X chromosome domain architecture regulates Caenorhabditis elegans lifespan but not dosage compensation [RNA-seq]

Mechanisms establishing higher-order chromosome structures and their roles in gene regulation are elusive. We analyzed chromosome architecture during nematode X-chromosome dosage compensation, which represses transcription via a dosage-compensation condensin complex (DCC) that binds hermaphrodite Xs and establishes megabase-size topologically associating domains (TADs). We show that DCC binding at high-occupancy sites (rex sites) defines eight TAD boundary locations.

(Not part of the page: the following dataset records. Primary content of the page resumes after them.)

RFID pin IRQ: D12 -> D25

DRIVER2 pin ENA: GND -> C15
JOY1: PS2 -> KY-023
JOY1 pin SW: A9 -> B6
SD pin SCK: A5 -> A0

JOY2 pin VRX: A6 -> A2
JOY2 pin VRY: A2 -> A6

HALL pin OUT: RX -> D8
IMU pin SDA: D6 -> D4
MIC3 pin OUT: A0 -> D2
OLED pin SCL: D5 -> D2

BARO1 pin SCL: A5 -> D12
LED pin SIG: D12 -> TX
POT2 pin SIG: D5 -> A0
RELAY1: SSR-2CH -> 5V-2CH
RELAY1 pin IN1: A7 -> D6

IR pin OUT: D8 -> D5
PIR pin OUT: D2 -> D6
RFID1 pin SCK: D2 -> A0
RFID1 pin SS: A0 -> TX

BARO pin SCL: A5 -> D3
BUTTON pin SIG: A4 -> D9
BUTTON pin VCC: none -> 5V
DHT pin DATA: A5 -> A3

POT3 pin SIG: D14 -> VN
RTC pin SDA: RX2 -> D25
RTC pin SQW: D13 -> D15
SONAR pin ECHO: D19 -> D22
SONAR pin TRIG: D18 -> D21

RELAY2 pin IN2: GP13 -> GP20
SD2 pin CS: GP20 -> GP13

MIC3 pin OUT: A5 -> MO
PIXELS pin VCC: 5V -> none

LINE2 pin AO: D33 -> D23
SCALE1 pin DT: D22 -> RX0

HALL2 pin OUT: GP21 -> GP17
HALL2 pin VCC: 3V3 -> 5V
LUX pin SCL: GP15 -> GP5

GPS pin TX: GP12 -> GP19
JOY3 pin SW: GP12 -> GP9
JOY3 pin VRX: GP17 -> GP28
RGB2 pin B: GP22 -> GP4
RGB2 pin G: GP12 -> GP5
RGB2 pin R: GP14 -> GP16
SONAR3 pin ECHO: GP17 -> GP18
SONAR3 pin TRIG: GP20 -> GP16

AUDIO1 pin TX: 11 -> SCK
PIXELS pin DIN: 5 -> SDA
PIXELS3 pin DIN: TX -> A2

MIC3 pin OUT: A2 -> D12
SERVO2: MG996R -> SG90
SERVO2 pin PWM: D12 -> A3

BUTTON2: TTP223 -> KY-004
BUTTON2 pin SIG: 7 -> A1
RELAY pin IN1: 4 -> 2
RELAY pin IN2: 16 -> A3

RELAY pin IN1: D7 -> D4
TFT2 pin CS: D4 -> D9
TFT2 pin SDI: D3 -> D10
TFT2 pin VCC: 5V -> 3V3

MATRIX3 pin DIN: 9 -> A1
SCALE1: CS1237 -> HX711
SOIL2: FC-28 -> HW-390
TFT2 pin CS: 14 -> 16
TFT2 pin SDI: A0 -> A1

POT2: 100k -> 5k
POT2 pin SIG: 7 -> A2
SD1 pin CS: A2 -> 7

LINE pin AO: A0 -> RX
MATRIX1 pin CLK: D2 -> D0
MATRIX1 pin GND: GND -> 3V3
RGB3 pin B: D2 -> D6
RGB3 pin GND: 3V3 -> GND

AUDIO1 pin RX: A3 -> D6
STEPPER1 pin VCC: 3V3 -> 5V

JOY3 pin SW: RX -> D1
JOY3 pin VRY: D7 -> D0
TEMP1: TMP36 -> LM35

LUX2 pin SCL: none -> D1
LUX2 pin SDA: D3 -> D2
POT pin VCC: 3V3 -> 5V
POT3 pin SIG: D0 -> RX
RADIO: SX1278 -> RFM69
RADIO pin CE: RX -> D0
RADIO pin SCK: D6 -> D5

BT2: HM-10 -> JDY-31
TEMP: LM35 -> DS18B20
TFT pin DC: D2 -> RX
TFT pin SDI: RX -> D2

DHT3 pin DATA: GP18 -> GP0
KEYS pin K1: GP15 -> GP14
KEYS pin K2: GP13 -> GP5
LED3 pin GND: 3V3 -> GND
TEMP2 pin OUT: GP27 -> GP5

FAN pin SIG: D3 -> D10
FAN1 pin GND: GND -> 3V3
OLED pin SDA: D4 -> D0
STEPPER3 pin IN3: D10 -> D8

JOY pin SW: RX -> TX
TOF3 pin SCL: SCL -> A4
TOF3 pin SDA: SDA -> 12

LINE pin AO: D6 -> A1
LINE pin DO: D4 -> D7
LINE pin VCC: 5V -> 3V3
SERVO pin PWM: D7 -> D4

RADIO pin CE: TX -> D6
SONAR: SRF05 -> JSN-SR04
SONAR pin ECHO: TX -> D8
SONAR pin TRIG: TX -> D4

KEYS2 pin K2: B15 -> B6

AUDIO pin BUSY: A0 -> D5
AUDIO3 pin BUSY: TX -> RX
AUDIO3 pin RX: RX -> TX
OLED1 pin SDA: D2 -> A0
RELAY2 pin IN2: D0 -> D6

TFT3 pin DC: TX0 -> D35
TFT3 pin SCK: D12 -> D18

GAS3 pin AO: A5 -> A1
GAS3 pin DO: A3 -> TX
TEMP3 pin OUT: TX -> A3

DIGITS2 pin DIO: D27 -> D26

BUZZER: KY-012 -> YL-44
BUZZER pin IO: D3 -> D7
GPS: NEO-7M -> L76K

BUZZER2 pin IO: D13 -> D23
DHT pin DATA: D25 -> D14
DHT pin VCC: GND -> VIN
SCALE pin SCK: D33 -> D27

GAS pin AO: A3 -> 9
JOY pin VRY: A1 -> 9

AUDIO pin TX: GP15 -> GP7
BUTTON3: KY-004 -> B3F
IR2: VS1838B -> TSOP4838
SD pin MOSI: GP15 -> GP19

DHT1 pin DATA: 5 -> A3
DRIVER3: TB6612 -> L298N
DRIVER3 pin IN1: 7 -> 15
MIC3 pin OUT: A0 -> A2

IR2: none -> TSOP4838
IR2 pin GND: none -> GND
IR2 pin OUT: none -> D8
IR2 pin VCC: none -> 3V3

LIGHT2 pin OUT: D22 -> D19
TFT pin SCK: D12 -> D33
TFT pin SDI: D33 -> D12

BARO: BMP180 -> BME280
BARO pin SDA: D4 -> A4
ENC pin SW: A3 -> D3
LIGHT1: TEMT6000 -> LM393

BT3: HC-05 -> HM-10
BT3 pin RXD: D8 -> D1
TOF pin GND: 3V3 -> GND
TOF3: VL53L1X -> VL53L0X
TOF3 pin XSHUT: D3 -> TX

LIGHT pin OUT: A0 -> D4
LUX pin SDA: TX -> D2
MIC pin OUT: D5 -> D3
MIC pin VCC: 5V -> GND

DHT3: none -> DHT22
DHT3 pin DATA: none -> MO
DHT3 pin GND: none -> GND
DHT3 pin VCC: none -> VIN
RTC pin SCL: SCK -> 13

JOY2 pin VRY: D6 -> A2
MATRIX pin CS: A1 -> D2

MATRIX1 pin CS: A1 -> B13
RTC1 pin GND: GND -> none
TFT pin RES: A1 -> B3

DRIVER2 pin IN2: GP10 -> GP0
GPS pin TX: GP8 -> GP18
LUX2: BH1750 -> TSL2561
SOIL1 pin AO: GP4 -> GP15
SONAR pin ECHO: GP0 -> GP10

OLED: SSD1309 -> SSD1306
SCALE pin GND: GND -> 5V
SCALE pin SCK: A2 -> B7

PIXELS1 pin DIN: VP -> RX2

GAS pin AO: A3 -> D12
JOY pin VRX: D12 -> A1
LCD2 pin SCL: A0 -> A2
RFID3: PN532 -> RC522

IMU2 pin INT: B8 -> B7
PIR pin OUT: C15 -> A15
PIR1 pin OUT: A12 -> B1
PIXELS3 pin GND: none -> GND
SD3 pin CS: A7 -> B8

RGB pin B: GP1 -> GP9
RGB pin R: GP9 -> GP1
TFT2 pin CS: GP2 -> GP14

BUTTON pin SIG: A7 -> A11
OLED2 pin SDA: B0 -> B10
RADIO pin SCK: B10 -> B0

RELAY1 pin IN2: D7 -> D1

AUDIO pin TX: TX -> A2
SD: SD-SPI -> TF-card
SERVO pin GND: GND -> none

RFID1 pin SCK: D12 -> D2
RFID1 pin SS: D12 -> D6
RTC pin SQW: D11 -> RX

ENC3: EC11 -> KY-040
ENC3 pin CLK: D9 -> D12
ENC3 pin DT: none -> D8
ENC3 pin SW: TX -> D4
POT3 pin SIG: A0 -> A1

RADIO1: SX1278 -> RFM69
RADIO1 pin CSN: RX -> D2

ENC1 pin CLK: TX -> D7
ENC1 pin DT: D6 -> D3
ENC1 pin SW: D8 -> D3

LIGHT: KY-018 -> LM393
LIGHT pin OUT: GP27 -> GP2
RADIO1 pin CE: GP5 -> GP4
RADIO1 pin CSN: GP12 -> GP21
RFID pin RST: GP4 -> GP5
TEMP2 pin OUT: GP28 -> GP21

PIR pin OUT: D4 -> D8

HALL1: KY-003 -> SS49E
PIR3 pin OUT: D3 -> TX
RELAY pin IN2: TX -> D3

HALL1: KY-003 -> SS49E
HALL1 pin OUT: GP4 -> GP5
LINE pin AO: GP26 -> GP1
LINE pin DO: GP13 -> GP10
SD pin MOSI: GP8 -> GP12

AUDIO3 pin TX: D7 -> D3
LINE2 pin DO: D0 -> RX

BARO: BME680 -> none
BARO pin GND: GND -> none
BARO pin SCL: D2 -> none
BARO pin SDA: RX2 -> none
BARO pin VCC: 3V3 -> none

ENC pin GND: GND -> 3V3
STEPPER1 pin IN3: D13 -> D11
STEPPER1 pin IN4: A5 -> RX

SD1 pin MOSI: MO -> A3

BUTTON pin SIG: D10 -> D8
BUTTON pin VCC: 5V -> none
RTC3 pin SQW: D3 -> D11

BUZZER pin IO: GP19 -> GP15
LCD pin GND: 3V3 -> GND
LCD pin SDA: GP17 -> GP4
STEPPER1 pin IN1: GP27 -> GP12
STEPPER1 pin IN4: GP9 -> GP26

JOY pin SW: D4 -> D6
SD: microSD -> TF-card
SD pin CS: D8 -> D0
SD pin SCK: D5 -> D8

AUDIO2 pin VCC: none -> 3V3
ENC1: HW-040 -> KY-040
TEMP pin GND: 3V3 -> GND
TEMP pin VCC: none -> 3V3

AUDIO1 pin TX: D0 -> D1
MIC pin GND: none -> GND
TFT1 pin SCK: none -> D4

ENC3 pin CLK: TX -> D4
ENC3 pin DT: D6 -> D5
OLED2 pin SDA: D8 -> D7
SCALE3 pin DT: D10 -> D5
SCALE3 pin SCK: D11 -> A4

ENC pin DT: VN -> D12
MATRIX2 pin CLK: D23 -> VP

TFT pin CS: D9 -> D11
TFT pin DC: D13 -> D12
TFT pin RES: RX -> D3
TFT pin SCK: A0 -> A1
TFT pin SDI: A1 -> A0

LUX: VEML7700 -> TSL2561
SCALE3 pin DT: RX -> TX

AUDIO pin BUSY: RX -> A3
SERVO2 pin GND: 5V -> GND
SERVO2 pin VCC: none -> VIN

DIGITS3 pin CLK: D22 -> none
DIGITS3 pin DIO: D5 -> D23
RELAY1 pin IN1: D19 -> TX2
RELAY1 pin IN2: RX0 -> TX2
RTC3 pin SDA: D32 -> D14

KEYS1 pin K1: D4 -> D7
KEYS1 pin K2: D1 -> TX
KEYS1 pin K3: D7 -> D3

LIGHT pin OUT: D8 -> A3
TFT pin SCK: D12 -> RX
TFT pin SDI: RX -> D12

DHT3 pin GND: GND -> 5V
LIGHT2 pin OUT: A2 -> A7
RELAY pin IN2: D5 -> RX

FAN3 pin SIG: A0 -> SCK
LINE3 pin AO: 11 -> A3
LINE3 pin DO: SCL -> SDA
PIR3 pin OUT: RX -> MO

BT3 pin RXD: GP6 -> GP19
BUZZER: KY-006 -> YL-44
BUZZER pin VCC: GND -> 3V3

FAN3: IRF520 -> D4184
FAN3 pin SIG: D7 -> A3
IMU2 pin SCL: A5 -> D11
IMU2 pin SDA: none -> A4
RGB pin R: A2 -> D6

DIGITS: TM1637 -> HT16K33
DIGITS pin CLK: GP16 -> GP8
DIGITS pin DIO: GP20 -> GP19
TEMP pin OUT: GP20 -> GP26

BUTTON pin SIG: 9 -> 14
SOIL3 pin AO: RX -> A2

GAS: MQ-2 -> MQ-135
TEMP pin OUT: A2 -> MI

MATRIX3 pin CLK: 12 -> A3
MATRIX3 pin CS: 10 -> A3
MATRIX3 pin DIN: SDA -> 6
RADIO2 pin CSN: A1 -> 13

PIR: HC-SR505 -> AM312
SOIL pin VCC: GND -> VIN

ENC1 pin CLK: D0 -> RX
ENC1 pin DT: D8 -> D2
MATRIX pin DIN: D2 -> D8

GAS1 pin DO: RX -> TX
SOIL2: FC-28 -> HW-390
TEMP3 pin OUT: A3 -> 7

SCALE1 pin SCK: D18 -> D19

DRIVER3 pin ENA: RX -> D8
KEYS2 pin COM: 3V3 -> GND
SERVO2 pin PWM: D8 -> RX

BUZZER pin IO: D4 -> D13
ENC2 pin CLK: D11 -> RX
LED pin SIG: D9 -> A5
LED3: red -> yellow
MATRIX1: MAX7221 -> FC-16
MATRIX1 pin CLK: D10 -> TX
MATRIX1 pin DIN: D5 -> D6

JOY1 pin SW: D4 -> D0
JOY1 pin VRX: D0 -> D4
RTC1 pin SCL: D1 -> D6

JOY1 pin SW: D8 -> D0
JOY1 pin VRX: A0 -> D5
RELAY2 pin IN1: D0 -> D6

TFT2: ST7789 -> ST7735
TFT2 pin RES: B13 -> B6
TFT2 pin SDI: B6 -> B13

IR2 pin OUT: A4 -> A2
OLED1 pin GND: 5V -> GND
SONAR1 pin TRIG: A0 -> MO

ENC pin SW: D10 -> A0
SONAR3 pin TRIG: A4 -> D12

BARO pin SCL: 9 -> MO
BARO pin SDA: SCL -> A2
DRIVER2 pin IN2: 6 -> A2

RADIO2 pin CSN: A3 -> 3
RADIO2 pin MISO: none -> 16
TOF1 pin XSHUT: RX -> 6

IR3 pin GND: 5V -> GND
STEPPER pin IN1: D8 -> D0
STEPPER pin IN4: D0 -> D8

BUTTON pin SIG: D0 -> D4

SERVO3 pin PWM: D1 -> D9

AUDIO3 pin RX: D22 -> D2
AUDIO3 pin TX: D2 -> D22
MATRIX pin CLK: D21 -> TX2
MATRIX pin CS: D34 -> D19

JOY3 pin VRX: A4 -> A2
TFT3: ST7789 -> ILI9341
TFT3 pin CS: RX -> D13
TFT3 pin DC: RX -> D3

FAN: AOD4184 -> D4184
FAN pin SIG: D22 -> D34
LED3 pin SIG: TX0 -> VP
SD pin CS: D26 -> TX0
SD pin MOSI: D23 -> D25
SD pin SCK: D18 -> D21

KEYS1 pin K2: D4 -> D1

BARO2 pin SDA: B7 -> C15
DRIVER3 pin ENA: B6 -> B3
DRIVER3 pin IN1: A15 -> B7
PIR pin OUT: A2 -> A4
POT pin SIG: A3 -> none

Single rex deletions disrupted boundaries, and single insertions created new boundaries, demonstrating one rex site is necessary and sufficient for DCC-dependent boundary formation. Deleting eight rex sites (8rex?) recapitulated TAD structure of DCC mutants, permitting analysis when chromosome-wide domain architecture was disrupted but most DCC binding remained. 8rex? animals exhibited no changes in X expression and lacked dosage-compensation mutant phenotypes. Hence, TAD boundaries are neither the cause nor consequence of gene repression during dosage compensation. Abrogating TAD structure did, however, reduce thermotolerance, accelerate aging, and shorten lifespan, implicating chromosome architecture in regulating stress responses and aging. Overall design: We performed in RNA-seq on five replicates of wild-type and 8rex? embryos and three replicates of DCC mutant embryos. For each replicate, worms were grown and embryos collected for all genotypes in parallel. Gene expression in 8rex? and DCC mutant is compared to wild-type expression.